Everyone who either had no electricity or communication or people who had those tools only periodically used every opportunity to get involved in the work. The editorial chat has turned into a kind of roll call: who is doing what.

We try to coordinate all the work through chats. On the day of a power outage, we try to proofread everything and set it up at the first opportunity. And the best opportunity occurs at night, when the voltage in the power grid is more or less stable, making it possible to work.

Our editors and translators in Kyiv try to find a place with electricity during power outages: metro, coffee shops, coworking spaces.

And thank God generators are running at the Ukrainian Catholic University, which helps us immensely. However, due to long-lasting alarms in the morning, it is not always possible to get to UCU.

I must say I was preparing for a total blackout, probably immediately after the first rocket hit the electrical substation in Lviv. There are always warm clothes, a power bank and a thermos at home. An emergency suitcase with documents is packed and ready. Since the beginning of the war, I have replenished my stocks of rechargeable flashlights and candles. The most important thing is to diversify the sources of communication. This is what all Ukrainians do now.
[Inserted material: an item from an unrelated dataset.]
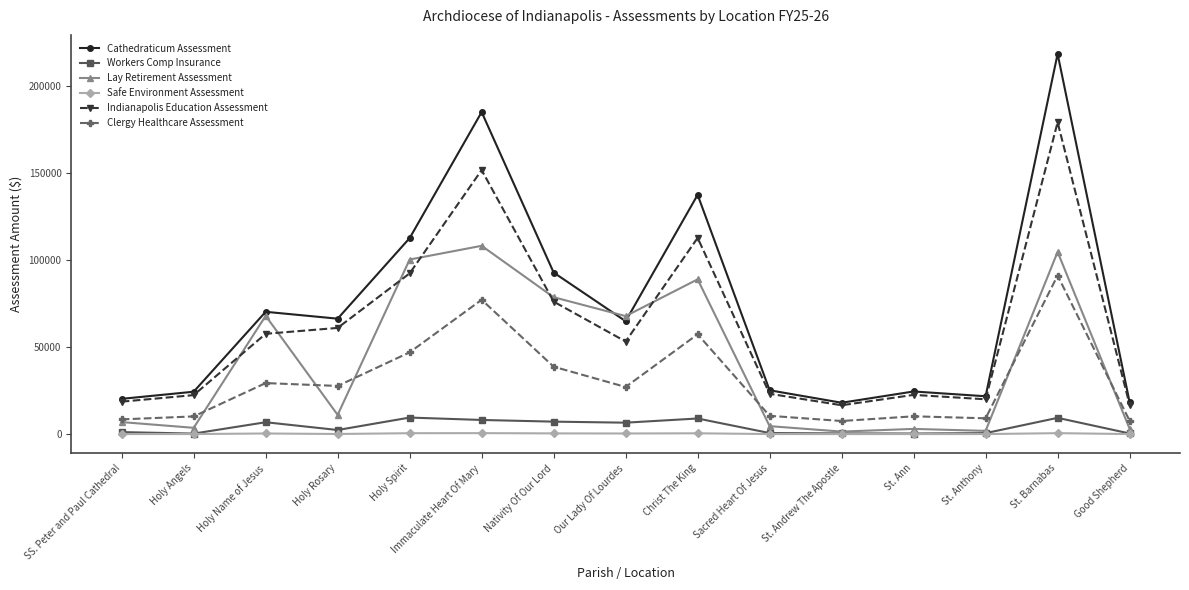

What is the label of the 6th point from the right?

Sacred Heart Of Jesus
We can also go to the “Points of Invincibility,” opened in every Ukrainian city. There, people can have access to the internet and warm up. We cannot be broken. We will overcome these trials, for God is with us, as is the truth. Evil must be punished, for such is God’s truth and the truth of life. The world should hear and know about the life of Ukraine during the war, particularly religious life. Such is the primary mission of RISU.